Don't you need quote around that?
you have so many issues here, I advice you to trouble shoot step by step. and redesign tis whole thing.
I put something real quick together that works on my system.
This is a basic method and I mean basic, so you'll need to do the rest.
Just change the DB credentials to your own, and the the_user_id assigned to $_SESSION['user_id']

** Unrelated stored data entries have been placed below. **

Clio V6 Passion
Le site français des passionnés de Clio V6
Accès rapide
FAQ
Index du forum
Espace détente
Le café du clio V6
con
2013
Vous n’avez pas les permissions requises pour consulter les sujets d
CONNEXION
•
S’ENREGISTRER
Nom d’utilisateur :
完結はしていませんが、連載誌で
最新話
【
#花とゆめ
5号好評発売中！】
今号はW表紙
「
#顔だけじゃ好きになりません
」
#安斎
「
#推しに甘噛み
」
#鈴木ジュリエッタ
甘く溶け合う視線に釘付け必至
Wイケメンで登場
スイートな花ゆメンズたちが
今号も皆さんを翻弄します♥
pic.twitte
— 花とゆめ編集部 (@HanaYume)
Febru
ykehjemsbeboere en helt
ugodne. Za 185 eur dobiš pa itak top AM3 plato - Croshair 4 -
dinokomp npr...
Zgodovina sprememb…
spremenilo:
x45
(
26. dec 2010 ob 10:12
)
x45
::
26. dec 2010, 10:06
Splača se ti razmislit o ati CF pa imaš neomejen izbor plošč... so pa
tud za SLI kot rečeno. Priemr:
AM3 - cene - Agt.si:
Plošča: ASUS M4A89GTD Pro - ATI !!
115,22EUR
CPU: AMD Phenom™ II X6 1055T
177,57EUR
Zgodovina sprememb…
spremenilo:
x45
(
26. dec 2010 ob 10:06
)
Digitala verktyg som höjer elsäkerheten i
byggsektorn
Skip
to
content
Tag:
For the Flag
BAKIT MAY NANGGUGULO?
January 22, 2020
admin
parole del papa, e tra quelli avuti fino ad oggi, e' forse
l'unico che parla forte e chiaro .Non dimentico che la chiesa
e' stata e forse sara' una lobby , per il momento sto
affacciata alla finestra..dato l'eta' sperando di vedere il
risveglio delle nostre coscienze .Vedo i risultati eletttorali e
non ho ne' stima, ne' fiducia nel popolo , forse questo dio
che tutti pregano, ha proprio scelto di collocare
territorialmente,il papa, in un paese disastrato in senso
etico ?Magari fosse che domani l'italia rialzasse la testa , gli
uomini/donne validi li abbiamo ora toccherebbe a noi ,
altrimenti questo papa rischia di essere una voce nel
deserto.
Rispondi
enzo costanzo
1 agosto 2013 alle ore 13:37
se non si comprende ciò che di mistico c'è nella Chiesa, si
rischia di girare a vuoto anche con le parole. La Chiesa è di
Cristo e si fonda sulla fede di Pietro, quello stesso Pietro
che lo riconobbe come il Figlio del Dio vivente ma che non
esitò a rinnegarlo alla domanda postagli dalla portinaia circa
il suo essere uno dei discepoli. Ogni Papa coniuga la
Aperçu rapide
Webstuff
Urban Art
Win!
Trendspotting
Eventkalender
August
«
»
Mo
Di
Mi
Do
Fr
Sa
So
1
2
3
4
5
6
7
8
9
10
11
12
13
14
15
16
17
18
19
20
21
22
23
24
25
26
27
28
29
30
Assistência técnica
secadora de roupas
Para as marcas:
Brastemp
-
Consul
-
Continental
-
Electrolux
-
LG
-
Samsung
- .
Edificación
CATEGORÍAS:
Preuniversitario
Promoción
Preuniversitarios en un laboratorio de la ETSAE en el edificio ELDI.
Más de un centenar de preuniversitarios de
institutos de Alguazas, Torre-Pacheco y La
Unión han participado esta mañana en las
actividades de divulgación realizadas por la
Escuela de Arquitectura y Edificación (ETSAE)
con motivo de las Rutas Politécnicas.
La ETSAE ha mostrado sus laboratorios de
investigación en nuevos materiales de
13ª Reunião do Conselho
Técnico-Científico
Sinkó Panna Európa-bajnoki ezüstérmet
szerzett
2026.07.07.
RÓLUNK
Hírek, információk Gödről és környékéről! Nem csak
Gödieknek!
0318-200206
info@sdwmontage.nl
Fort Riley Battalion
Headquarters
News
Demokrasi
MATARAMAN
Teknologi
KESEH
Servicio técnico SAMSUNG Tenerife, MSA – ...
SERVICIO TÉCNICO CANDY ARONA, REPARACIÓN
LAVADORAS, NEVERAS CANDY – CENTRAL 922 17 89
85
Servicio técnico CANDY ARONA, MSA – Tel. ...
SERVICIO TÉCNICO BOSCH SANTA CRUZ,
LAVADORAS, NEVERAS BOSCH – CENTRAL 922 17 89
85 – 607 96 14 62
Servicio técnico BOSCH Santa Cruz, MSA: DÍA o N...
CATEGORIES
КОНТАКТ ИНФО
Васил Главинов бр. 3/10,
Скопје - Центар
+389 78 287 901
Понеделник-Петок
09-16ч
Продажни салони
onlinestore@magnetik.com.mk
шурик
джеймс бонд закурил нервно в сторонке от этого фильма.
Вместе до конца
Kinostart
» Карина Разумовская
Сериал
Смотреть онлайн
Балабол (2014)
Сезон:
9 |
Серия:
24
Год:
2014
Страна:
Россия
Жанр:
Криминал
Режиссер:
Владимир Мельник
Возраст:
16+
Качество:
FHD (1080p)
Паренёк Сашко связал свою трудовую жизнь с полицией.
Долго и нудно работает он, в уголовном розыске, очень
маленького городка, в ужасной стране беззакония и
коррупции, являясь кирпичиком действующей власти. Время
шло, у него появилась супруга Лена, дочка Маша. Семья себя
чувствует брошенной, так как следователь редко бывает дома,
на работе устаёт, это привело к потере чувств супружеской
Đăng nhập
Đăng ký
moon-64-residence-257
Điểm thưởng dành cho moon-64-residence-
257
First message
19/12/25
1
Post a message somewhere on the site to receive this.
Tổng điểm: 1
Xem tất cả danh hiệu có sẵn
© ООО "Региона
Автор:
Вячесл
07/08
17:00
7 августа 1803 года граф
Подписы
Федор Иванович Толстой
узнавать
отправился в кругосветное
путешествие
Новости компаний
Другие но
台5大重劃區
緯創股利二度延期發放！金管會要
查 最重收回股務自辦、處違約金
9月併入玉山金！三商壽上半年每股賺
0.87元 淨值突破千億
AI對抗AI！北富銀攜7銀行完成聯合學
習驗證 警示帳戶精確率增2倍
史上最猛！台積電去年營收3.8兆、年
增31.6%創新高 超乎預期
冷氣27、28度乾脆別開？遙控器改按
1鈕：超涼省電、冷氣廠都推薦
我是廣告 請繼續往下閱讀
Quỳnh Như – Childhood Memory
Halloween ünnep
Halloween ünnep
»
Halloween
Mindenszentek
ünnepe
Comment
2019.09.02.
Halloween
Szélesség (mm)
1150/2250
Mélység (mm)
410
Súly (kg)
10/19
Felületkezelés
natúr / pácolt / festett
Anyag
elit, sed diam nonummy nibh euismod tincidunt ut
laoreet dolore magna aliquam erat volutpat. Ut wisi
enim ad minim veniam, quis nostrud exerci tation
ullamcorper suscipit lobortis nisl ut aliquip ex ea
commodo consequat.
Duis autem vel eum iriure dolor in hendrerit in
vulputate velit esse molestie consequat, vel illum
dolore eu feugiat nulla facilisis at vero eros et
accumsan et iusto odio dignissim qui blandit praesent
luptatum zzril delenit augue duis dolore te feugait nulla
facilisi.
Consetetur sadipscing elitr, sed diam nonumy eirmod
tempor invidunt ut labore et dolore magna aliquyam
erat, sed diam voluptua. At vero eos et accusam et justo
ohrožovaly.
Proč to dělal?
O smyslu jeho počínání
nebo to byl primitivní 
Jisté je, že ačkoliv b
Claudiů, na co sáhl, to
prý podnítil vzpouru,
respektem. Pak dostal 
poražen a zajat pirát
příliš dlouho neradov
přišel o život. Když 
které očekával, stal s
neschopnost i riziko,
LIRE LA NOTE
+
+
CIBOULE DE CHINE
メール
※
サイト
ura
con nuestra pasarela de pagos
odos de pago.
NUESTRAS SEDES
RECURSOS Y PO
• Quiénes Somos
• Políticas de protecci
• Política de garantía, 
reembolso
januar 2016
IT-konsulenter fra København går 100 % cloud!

It's the best I can do to help.
<?php
$DB_HOST = "xxx";
$DB_USER = "xxx";
$DB_PASS = "xxx";
$DB_NAME = "xxx";
$dbc = new mysqli($DB_HOST, $DB_USER, $DB_PASS, $DB_NAME);
if($dbc->connect_errno > 0) {
die('Connection failed [' . $dbc->connect_error . ']');
}
session_start();
$_SESSION['user_id'] = "the_user_id"; // change this to the user's id
// You can use * also as the line from below
// $sql = $dbc->query("SELECT * FROM `ccp2_user` WHERE `user_id` = '" . $_SESSION['user_id'] . "'");
$sql = $dbc->query("SELECT `first_name` FROM `ccp2_user` WHERE `user_id` = '" . $_SESSION['user_id'] . "'");
while($row= mysqli_fetch_array($sql))
{
echo $row['user_id'];
}
// for testing purposes
// var_dump($_SESSION['user_id']);
// var_dump($_SESSION);
mysqli_close($dbc);
Its here,
require_once('appvars.php');
require_once('connectvars.php');
One of these file must not be set or php cant find these file. So as it says 'require' which means till we dont get this file it will not proceed. so it halt the execution there itself.
try it with :
include('appvars.php');
include('connectvars.php');
It you see the page then problem is here itself.